Offizieller Startschuss für 100-Millionen-Projekt

Betrieben wird das GTC vom Instituto Astrofisica Canarias (IAC), das mit der Universidad Nacional Autónoma de Mexico und der University of Florida zwei Partner gewonnen hat, die sich mit je fünf Prozent an dem über 100 Millionen Euro teuren Projekt beteiligen. In der Verantwortung des IAC liegen auch das Observatorio del Roque de los Muchachos und das Observatorio del Teide. In Letzterem, auf der Nachbarinsel Teneriffa gelegen, hatten die astrophysikalischen Forschungen auf den Kanaren im Jahr 1964 übrigens ursprünglich begonnen.

Punkt Mitternacht deutscher Zeit geht es nun los, zum offiziellen Festakt werden Wissenschaftler ebenso wie Politiker aus dem In- und Ausland erwartet und natürlich Vertreter aus Mexiko und den USA. Selbst Dr.
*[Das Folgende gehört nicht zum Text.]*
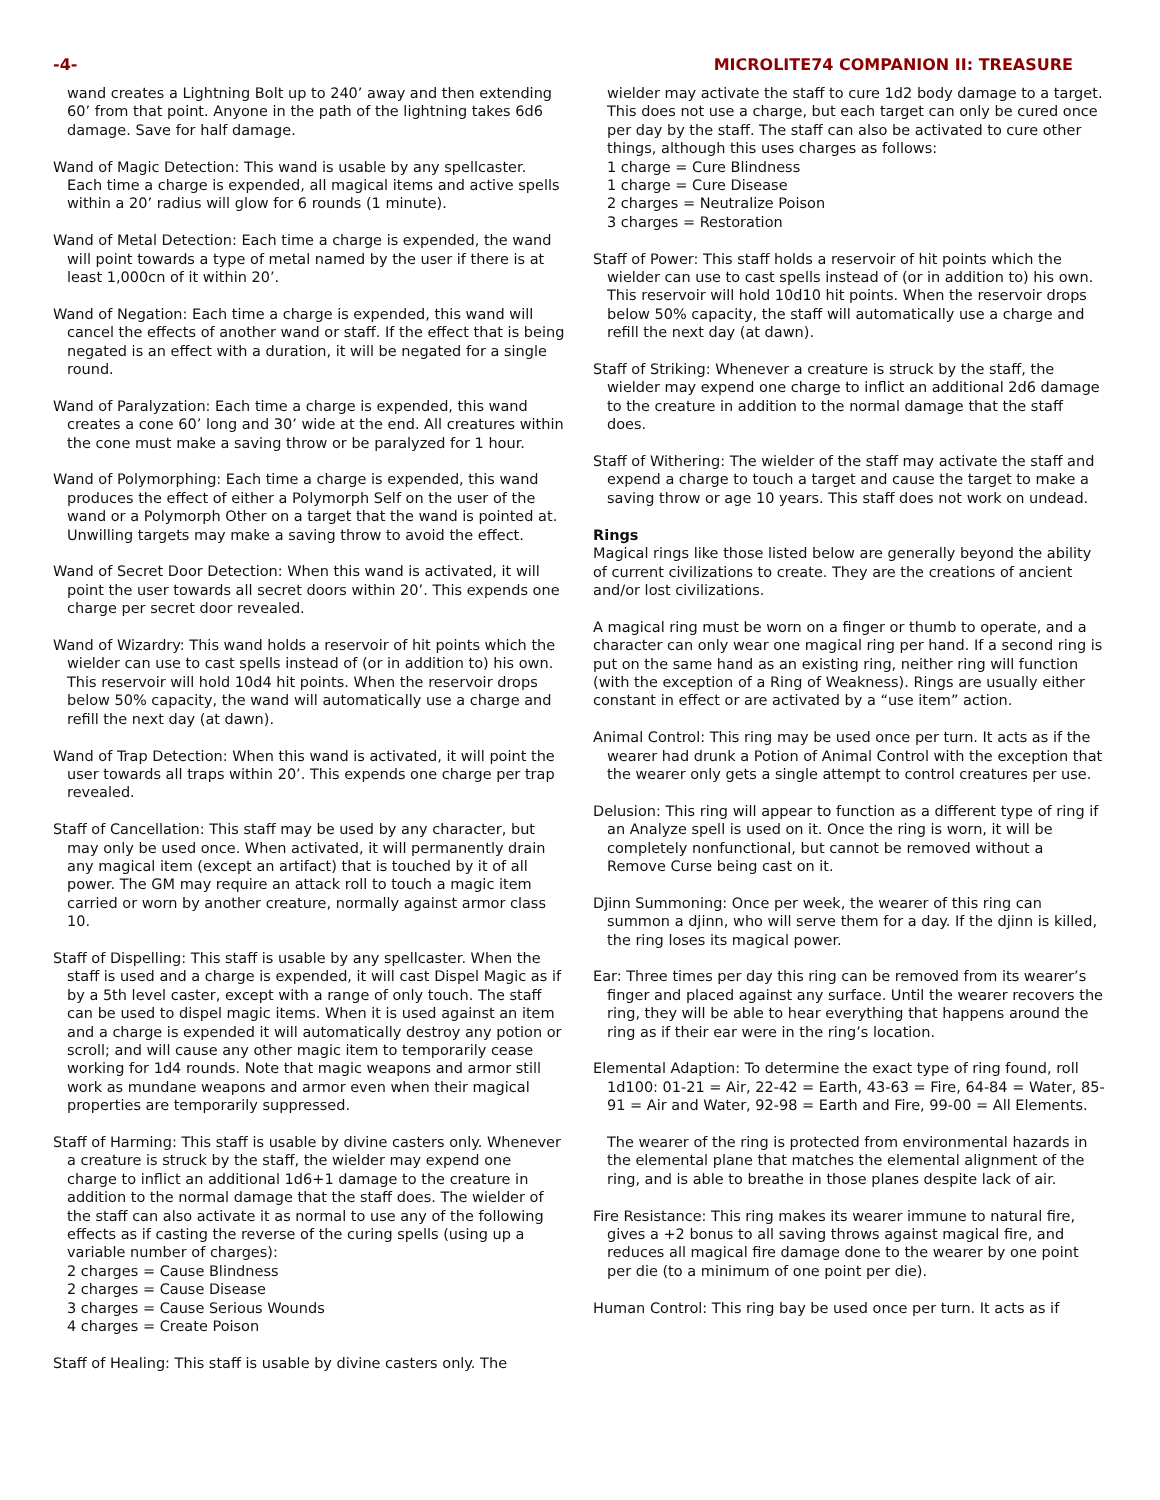-4- MICROLITE74 COMPANION II: TREASURE
wand creates a Lightning Bolt up to 240’ away and then extending 60’ from that point. Anyone in the path of the lightning takes 6d6 damage. Save for half damage.
Wand of Magic Detection: This wand is usable by any spellcaster. Each time a charge is expended, all magical items and active spells within a 20’ radius will glow for 6 rounds (1 minute).
Wand of Metal Detection: Each time a charge is expended, the wand will point towards a type of metal named by the user if there is at least 1,000cn of it within 20’.
Wand of Negation: Each time a charge is expended, this wand will cancel the effects of another wand or staff. If the effect that is being negated is an effect with a duration, it will be negated for a single round.
Wand of Paralyzation: Each time a charge is expended, this wand creates a cone 60’ long and 30’ wide at the end. All creatures within the cone must make a saving throw or be paralyzed for 1 hour.
Wand of Polymorphing: Each time a charge is expended, this wand produces the effect of either a Polymorph Self on the user of the wand or a Polymorph Other on a target that the wand is pointed at. Unwilling targets may make a saving throw to avoid the effect.
Wand of Secret Door Detection: When this wand is activated, it will point the user towards all secret doors within 20’. This expends one charge per secret door revealed.
Wand of Wizardry: This wand holds a reservoir of hit points which the wielder can use to cast spells instead of (or in addition to) his own. This reservoir will hold 10d4 hit points. When the reservoir drops below 50% capacity, the wand will automatically use a charge and refill the next day (at dawn).
Wand of Trap Detection: When this wand is activated, it will point the user towards all traps within 20’. This expends one charge per trap revealed.
Staff of Cancellation: This staff may be used by any character, but may only be used once. When activated, it will permanently drain any magical item (except an artifact) that is touched by it of all power. The GM may require an attack roll to touch a magic item carried or worn by another creature, normally against armor class 10.
Staff of Dispelling: This staff is usable by any spellcaster. When the staff is used and a charge is expended, it will cast Dispel Magic as if by a 5th level caster, except with a range of only touch. The staff can be used to dispel magic items. When it is used against an item and a charge is expended it will automatically destroy any potion or scroll; and will cause any other magic item to temporarily cease working for 1d4 rounds. Note that magic weapons and armor still work as mundane weapons and armor even when their magical properties are temporarily suppressed.
Staff of Harming: This staff is usable by divine casters only. Whenever a creature is struck by the staff, the wielder may expend one charge to inflict an additional 1d6+1 damage to the creature in addition to the normal damage that the staff does. The wielder of the staff can also activate it as normal to use any of the following effects as if casting the reverse of the curing spells (using up a variable number of charges):
2 charges = Cause Blindness
2 charges = Cause Disease
3 charges = Cause Serious Wounds
4 charges = Create Poison
Staff of Healing: This staff is usable by divine casters only. The
wielder may activate the staff to cure 1d2 body damage to a target. This does not use a charge, but each target can only be cured once per day by the staff. The staff can also be activated to cure other things, although this uses charges as follows:
1 charge = Cure Blindness
1 charge = Cure Disease
2 charges = Neutralize Poison
3 charges = Restoration
Staff of Power: This staff holds a reservoir of hit points which the wielder can use to cast spells instead of (or in addition to) his own. This reservoir will hold 10d10 hit points. When the reservoir drops below 50% capacity, the staff will automatically use a charge and refill the next day (at dawn).
Staff of Striking: Whenever a creature is struck by the staff, the wielder may expend one charge to inflict an additional 2d6 damage to the creature in addition to the normal damage that the staff does.
Staff of Withering: The wielder of the staff may activate the staff and expend a charge to touch a target and cause the target to make a saving throw or age 10 years. This staff does not work on undead.
Rings
Magical rings like those listed below are generally beyond the ability of current civilizations to create. They are the creations of ancient and/or lost civilizations.
A magical ring must be worn on a finger or thumb to operate, and a character can only wear one magical ring per hand. If a second ring is put on the same hand as an existing ring, neither ring will function (with the exception of a Ring of Weakness). Rings are usually either constant in effect or are activated by a “use item” action.
Animal Control: This ring may be used once per turn. It acts as if the wearer had drunk a Potion of Animal Control with the exception that the wearer only gets a single attempt to control creatures per use.
Delusion: This ring will appear to function as a different type of ring if an Analyze spell is used on it. Once the ring is worn, it will be completely nonfunctional, but cannot be removed without a Remove Curse being cast on it.
Djinn Summoning: Once per week, the wearer of this ring can summon a djinn, who will serve them for a day. If the djinn is killed, the ring loses its magical power.
Ear: Three times per day this ring can be removed from its wearer’s finger and placed against any surface. Until the wearer recovers the ring, they will be able to hear everything that happens around the ring as if their ear were in the ring’s location.
Elemental Adaption: To determine the exact type of ring found, roll 1d100: 01-21 = Air, 22-42 = Earth, 43-63 = Fire, 64-84 = Water, 85-91 = Air and Water, 92-98 = Earth and Fire, 99-00 = All Elements.
The wearer of the ring is protected from environmental hazards in the elemental plane that matches the elemental alignment of the ring, and is able to breathe in those planes despite lack of air.
Fire Resistance: This ring makes its wearer immune to natural fire, gives a +2 bonus to all saving throws against magical fire, and reduces all magical fire damage done to the wearer by one point per die (to a minimum of one point per die).
Human Control: This ring bay be used once per turn. It acts as if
Brian May wird kommen. Der Name sagt Ihnen nichts? Wahrscheinlich führt nur der Titel in die Irre: Tatsächlich ist der Doktor der Astrophysik, der seine Promotion zum Teil am IAC durchführte, wohl eher bekannt als erfolgreicher Gitarrist, Komponist und Gründungsmitglied der Rockgruppe Queen. Bewundern lässt sich das Ereignis sogar live, nämlich im Internet. Schon um 20 Uhr beginnt zudem eine "Sesión informativa", deren Name hoffentlich für sich spricht.

Richtig loslegen können die Astronomen allerdings erst im nächsten Sommer. Etwa ein Jahr werden Techniker, Ingenieure und Wissenschaftler benötigen, um die Feinabstimmung von Spiegeln und Instrumenten zu bewerkstelligen. Jetzt brauchen die Spanier nur noch ein wenig Glück, dass am heutigen Freitag, dem 13., auch alles gelingt. Daran dürfte es allerdings nicht fehlen: Auf den Kanaren fürchtet man dieses Datum nur, wenn es auf einen Dienstag fällt. Und abgesehen davon: Der Tag des "ersten Lichts" ist vor allem als öffentlichkeitswirksame Veranstaltung gedacht – dafür, dass nichts schiefgeht, ist mit Sicherheit längst gesorgt.